Lidia comentó que todas habían tenido la posibilidad de marcharse del mundo de don Juan, pero habían elegido quedarse. Por lo que hacía a ella, en particular, siendo la primera de las aprendices, había tenido sobradas ocasiones para irse. Una vez el Nagual y Genaro la hubieron curado, el primero le había señalado la puerta, aclarándole que, de no utilizarla en ese preciso momento, se cerraría para no volver a abrirse nunca.

– Mi destino quedó sellado en el instante en que se cerró -me dijo Lidia-. A ti te sucedió algo semejante. El Nagual no me ocultó que, tras ponerte un parche, te fue dada la oportunidad de marchar, pero tú no lo hiciste.

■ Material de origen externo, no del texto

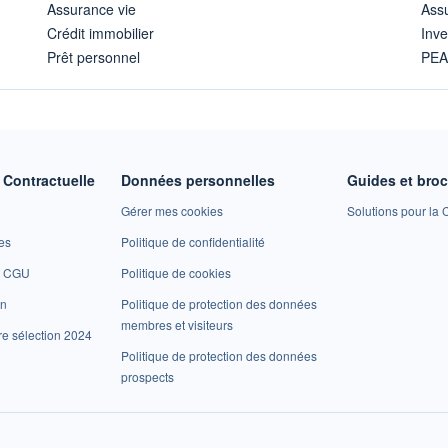
Assurance vie
Assu
Crédit immobilier
Inve
Prêt personnel
PE
Contractuelle
Données personnelles
Guides et bro
Gérer mes cookies
Solutions pour la C
es
Politique de confidentialité
et CGU
Politique de cookies
on
Politique de protection des données
membres et visiteurs
re sélection 2024
Politique de protection des données
prospects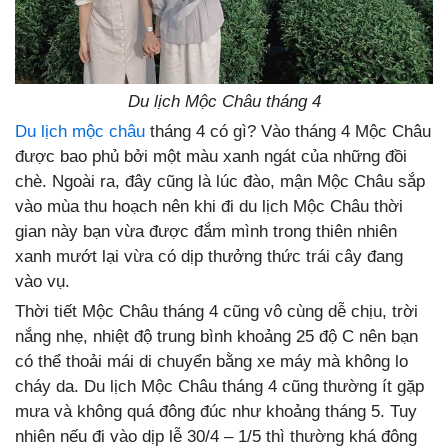
Du lịch Mộc Châu tháng 4
Du lịch mộc châu
tháng 4 có gì?
Vào tháng 4 Mộc Châu
được bao phủ bởi một màu xanh ngát của những đồi
chè. Ngoài ra, đây cũng là lúc đào, mận Mộc Châu sắp
vào mùa thu hoạch nên khi đi du lịch Mộc Châu thời
gian này bạn vừa được đắm mình trong thiên nhiên
xanh mướt lại vừa có dịp thưởng thức trái cây đang
vào vụ.
Thời tiết Mộc Châu tháng 4 cũng vô cùng dễ chịu, trời
nắng nhẹ, nhiệt độ trung bình khoảng 25 độ C nên bạn
có thể thoải mái di chuyển bằng xe máy mà không lo
cháy da. Du lịch Mộc Châu tháng 4 cũng thường ít gặp
mưa và không quá đông đúc như khoảng tháng 5. Tuy
nhiên nếu đi vào dịp lễ 30/4 – 1/5 thì thường khá đông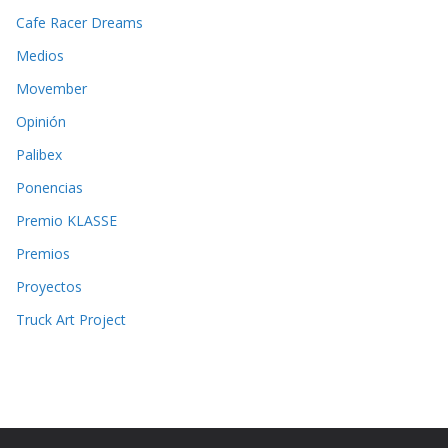
Cafe Racer Dreams
Medios
Movember
Opinión
Palibex
Ponencias
Premio KLASSE
Premios
Proyectos
Truck Art Project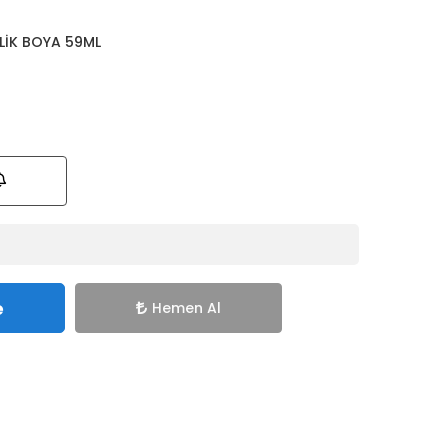
LİK BOYA 59ML
e
Hemen Al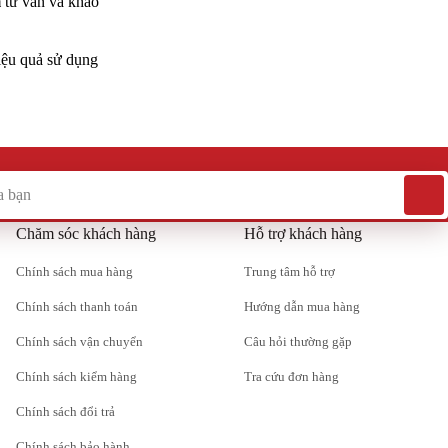
m
tư vấn và khảo
hiệu quả sử dụng
Chăm sóc khách hàng
Hỗ trợ khách hàng
Chính sách mua hàng
Trung tâm hỗ trợ
Chính sách thanh toán
Hướng dẫn mua hàng
Chính sách vận chuyển
Câu hỏi thường gặp
Chính sách kiểm hàng
Tra cứu đơn hàng
Chính sách đổi trả
Chính sách bảo hành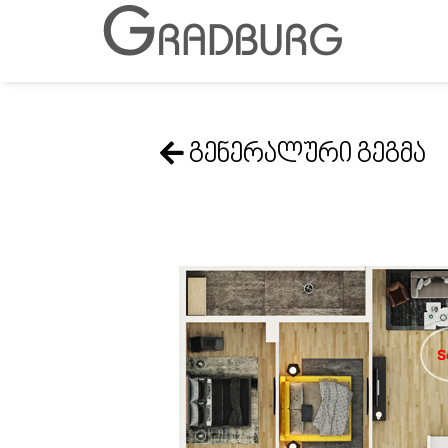
G
RADBURG
გენერალური გეგმა
S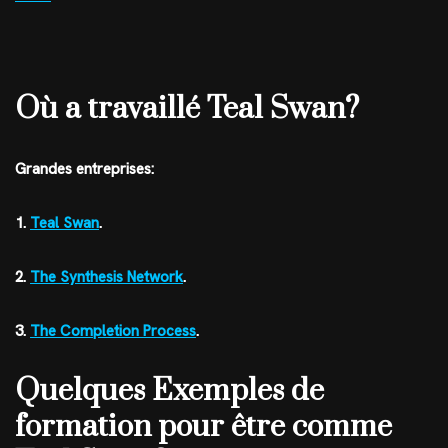
Où a travaillé Teal Swan?
Grandes entreprises:
1.
Teal Swan
.
2.
The Synthesis Network
.
3.
The Completion Process
.
Quelques Exemples de
formation pour être comme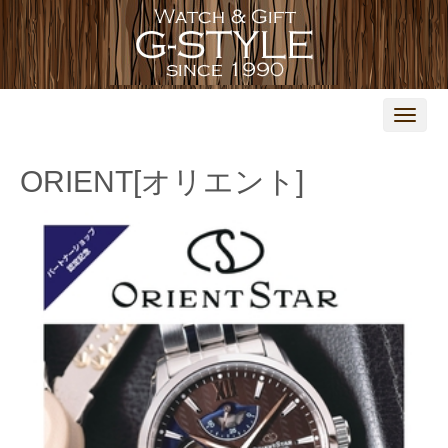
N
a
v
i
ORIENT[オリエント]
g
a
t
i
o
n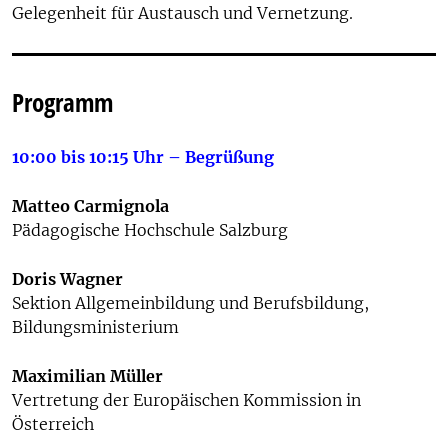
Gelegenheit für Austausch und Vernetzung.
Programm
10:00 bis 10:15 Uhr – Begrüßung
Matteo Carmignola
Pädagogische Hochschule Salzburg
Doris Wagner
Sektion Allgemeinbildung und Berufsbildung,
Bildungsministerium
Maximilian Müller
Vertretung der Europäischen Kommission in
Österreich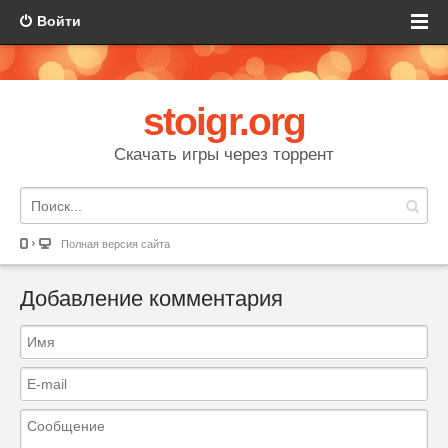
Войти
stoigr.org
Скачать игры через торрент
Полная версия сайта
Добавление комментария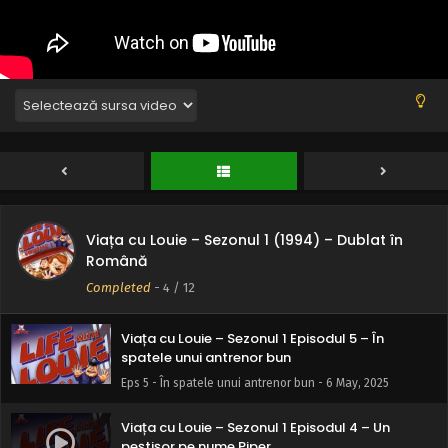
căpriorului
Eps 9 - Pe urma căpriorului - 6 May, 2025
Viața cu Louie – Sezonul 1 Episodul 8 – A patra zi
de joi din noiembrie
Eps 8 - A patra zi de joi din noiembrie - 6 May, 2025
Viața cu Louie – Sezonul 1 Episodul 7 – Durere
seminte și injecții antialergice
Eps 7 - Durere seminte și injecții antialergice - 6 May, 2025
Viața cu Louie – Sezonul 1 (1994) – Dublat în
Viața cu Louie – Sezonul 1 Episodul 6 – Miracolul
Română
din Cedar Knol Wisconsin
Completed
-
4
/ 12
Eps 6 - Miracolul din Cedar Knol Wisconsin - 6 May, 2025
Viața cu Louie – Sezonul 1 Episodul 5 – În
spatele unui antrenor bun
Eps 5 - În spatele unui antrenor bun - 6 May, 2025
Viața cu Louie – Sezonul 1 Episodul 4 – Un
peștișor pe nume Piper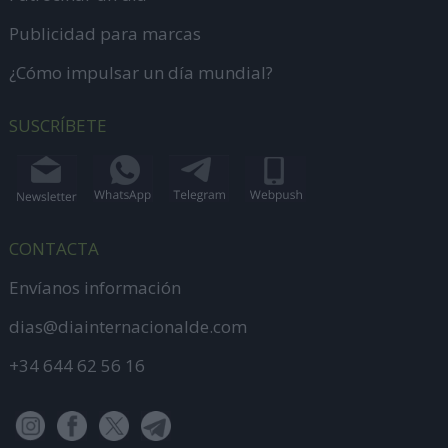
Publicidad para marcas
¿Cómo impulsar un día mundial?
SUSCRÍBETE
CONTACTA
Envíanos información
dias@diainternacionalde.com
+34 644 62 56 16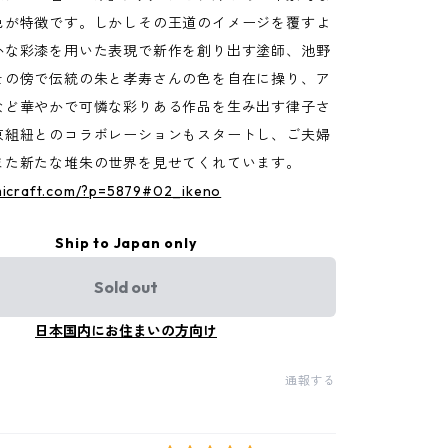
色が特徴です。しかしその王道のイメージを覆すよ
かな彩漆を用いた表現で新作を創り出す塗師、池野
その傍で伝統の朱と孝寿さんの色を自在に操り、ア
など華やかで可憐な彩りある作品を生み出す律子さ
京組紐とのコラボレーションもスタートし、ご夫婦
また新たな堆朱の世界を見せてくれています。
umicraft.com/?p=5879#02_ikeno
Ship to Japan only
Sold out
日本国内にお住まいの方向け
通報する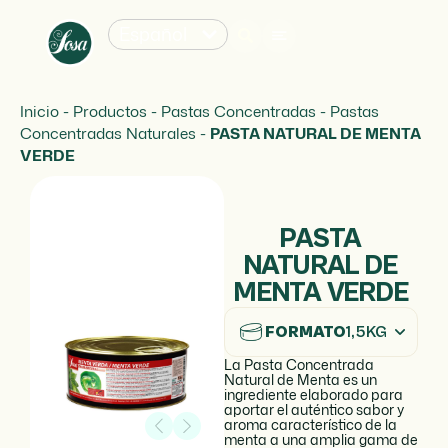
Español
Inicio
-
Productos
-
Pastas Concentradas
-
Pastas
Concentradas Naturales
-
PASTA NATURAL DE MENTA
VERDE
PASTA
NATURAL DE
MENTA VERDE
FORMATO
1,5KG
La Pasta Concentrada
Natural de Menta es un
ingrediente elaborado para
aportar el auténtico sabor y
aroma característico de la
menta a una amplia gama de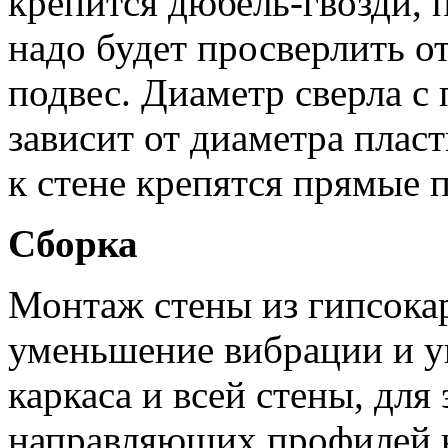
крепится дюбель-гвозди, 
надо будет просверлить о
подвес. Диаметр сверла с
зависит от диаметра плас
к стене крепятся прямые 
Сборка
Монтаж стены из гипсока
уменьшение вибрации и у
каркаса и всей стены, для
направляющих профилей н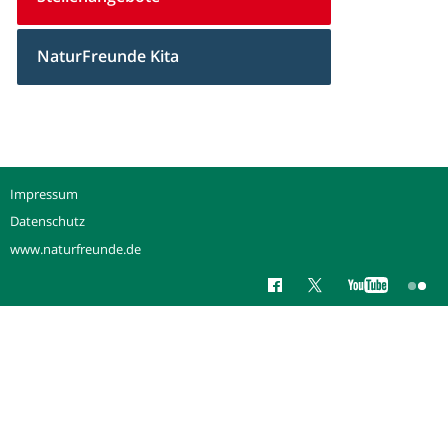
NaturFreunde Kita
Impressum
Datenschutz
www.naturfreunde.de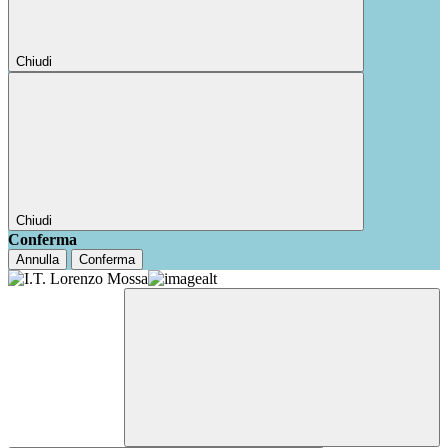
Chiudi
Chiudi
Conferma
Annulla
Conferma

Esa decisión constituía mi recuerdo más vívido. Les conté que don Juan me había engañado, diciéndome que una bruja andaba tras él y me daba a escoger entre irme para no volver y quedarme a ayudarle en la guerra contra su atacante. Resultó que su pretendido agresor no era sino uno de sus cómplices. Al enfrentarle, creyendo hacerlo en nombre de don Juan, le ponía en mi contra; se convirtió en lo que él llamaba mi «digno adversario».

Pregunté a Lidia si ellas también habían tenido un digno adversario.

– No somos tan tontas como tú -dijo-. Nunca necesitamos que nadie nos espoleara.

– Pablito sí es así de estúpido -dijo Rosa-. Soledad es su enemigo. No sé, sin embargo, hasta qué punto ella vale la pena. Pero, como reza el dicho, a falta de pan, buenas son tortas.

Rieron y dieron golpes sobre la mesa.

Inquirí si alguna de ellas conocía a la bruja que don Juan me había opuesto, la Catalina.

Negaron con la cabeza.

– Yo la conozco -dijo la Gorda desde junto al fogón-. Pertenece al ciclo del Nagual, pero en apariencia no tiene más de treinta años.

– ¿Qué es un ciclo, Gorda? -pregunté.

Se acercó a la mesa, puso un pie sobre el banco y apoyó la barbilla en la mano, descansando sobre el brazo y la rodilla.

– Los brujos como el Nagual y Genaro tienen dos ciclos -explicó-. Durante el primero son humanos, como nosotros. Nos encontramos en nuestro primer ciclo. A cada uno nos ha sido asignada una tarea; el llevarla a cabo nos hará perder la forma humana. Eligio, los cinco aquí presentes y los Genaros pertenecemos a un mismo ciclo.

»El segundo ciclo es aquel en que el brujo ya no es humano: tal el caso del Nagual y de Genaro. Vinieron a educarnos y hecho eso, partieron. Nosotros somos para ellos su segundo ciclo.

»El Nagual y la Catalina son como tú y Lidia. Se encuentran en idénticas posiciones. Ella es una bruja asustadiza, como Lidia.

La Gorda regresó a su lugar junto a las hornallas. Las hermanitas se veían inquietas.

– Esa debe ser la mujer que conoce las plantas de poder -dijo Lidia a la Gorda.

Ésta confirmó su suposición. Las interrogué acerca de si el Nagual les había dado alguna vez plantas de poder.